"Learnin' the Blues" is a big band popular song written by Dolores "Vicki" Silvers.  The song was originally recorded by Philadelphia singer Joe Valino, along with the Gene Kutch Orchestra.

Frank Sinatra versions
In 1955, "Learnin' the Blues" was recorded by Frank Sinatra with Nelson Riddle & his Orchestra. Initially published on the B side of the EP Session With Sinatra (Capitol Records EAP 1-629), Learnin' the Blues was subsequently re-released in June 1955 as a single with Sinatra's If I Had Three Wishes on the B side (Capitol 3102).

In 1962, Frank Sinatra recorded a longer version in collaboration with Count Basie & his orchestra for the Sinatra–Basie: An Historic Musical First album.

Chart performance
In the weeks of 3-9 and 24–30 July 1955, Sinatra's rendition was briefly the most frequently played song on U.S. radio.
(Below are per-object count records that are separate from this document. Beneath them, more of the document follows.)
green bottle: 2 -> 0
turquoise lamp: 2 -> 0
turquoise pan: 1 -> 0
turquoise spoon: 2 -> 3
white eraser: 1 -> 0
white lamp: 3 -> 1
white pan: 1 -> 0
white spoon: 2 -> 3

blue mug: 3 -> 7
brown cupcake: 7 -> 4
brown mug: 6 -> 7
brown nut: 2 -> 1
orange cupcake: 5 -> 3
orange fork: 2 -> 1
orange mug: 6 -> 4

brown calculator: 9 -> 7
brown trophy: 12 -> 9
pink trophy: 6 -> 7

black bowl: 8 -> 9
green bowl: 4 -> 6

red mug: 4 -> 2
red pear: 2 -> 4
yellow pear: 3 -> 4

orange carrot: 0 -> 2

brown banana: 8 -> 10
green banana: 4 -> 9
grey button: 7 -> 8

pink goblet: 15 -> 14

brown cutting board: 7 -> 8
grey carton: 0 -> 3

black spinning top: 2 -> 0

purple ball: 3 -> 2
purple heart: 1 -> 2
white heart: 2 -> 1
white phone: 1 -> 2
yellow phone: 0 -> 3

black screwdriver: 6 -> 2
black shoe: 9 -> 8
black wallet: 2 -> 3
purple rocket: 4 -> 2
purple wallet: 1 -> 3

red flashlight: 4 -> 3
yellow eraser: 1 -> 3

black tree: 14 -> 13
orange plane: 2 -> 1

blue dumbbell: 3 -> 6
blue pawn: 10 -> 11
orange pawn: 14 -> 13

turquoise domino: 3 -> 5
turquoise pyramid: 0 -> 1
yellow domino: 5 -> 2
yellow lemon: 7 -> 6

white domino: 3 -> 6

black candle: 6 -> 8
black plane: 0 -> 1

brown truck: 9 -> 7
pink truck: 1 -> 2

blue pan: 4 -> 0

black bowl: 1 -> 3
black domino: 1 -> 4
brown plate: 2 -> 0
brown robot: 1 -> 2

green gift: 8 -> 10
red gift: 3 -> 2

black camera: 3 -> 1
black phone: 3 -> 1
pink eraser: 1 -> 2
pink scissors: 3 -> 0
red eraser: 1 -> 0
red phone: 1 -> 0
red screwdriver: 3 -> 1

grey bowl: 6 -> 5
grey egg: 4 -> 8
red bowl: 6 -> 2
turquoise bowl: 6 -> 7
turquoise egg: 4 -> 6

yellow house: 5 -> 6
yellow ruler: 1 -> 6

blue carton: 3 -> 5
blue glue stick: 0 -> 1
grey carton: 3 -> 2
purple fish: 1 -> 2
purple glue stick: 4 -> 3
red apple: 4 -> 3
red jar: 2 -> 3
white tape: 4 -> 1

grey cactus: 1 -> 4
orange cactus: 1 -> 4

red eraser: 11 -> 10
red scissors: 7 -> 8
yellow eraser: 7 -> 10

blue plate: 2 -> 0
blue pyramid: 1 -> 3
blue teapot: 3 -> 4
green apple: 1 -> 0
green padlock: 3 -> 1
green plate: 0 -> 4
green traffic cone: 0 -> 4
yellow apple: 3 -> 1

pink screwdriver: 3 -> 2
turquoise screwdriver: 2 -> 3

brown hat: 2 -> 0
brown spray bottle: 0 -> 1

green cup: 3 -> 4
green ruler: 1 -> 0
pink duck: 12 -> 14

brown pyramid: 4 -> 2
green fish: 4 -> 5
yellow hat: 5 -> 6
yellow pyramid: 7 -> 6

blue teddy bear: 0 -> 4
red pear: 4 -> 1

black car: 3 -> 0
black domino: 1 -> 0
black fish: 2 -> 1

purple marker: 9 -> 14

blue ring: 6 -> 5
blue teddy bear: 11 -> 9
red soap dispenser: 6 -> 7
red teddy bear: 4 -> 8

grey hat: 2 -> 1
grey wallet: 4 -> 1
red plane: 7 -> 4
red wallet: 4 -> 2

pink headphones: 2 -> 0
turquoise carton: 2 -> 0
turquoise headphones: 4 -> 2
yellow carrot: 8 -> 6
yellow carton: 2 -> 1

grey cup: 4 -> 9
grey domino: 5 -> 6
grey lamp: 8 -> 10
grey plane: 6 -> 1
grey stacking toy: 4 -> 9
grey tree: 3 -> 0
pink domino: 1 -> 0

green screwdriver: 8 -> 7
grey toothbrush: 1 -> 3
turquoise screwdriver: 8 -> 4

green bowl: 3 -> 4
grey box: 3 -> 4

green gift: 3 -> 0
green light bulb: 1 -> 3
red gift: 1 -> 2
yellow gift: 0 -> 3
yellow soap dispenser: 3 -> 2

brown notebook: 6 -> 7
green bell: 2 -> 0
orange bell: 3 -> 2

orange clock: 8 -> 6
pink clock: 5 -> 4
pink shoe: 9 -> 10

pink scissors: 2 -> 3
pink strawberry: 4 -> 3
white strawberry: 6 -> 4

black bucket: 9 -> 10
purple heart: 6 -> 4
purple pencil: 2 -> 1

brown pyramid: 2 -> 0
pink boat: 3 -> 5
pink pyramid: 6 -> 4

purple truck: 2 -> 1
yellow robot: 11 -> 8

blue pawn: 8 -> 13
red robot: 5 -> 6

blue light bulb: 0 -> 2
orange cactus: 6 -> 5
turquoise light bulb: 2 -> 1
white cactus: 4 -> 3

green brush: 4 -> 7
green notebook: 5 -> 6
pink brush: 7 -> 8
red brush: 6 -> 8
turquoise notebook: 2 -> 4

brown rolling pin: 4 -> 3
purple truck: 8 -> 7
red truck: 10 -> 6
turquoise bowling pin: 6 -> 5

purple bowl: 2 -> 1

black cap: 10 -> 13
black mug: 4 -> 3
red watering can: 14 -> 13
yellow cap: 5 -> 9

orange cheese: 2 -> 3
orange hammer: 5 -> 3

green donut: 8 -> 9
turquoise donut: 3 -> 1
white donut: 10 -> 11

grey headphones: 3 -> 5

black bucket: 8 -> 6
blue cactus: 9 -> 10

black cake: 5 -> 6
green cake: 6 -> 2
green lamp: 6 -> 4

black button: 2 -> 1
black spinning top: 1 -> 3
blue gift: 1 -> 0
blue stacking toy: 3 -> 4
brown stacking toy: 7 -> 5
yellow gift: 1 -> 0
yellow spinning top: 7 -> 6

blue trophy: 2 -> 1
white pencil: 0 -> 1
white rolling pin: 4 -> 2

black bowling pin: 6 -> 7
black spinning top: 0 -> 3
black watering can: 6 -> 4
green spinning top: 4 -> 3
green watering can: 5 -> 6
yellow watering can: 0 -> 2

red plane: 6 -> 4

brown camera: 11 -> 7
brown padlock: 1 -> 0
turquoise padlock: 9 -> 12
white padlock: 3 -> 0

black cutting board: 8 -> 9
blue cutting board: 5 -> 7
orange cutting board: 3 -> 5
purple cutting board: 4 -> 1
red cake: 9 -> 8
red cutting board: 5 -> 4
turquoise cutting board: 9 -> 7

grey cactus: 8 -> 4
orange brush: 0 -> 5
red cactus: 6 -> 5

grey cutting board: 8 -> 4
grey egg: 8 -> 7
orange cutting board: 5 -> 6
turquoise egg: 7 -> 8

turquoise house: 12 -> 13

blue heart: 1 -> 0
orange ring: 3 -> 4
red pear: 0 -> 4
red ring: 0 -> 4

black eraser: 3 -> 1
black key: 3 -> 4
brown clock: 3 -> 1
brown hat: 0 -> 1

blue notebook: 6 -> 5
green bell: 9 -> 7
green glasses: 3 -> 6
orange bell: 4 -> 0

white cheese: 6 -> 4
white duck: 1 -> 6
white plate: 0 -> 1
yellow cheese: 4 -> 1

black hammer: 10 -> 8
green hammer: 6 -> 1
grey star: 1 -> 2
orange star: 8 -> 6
The single's sales peaked at #2 on the NME British charts in August 1955, and at #1 on the Australian charts for the week of 13–19 November 1955. In cumulative year-end charts for 1955, Learnin' the Blues ranked #14 (Billboard Year-End) in the United States and #17 (NME Year-End) in the United Kingdom. Sinatra re-recorded the song in 1962 for the album Sinatra-Basie.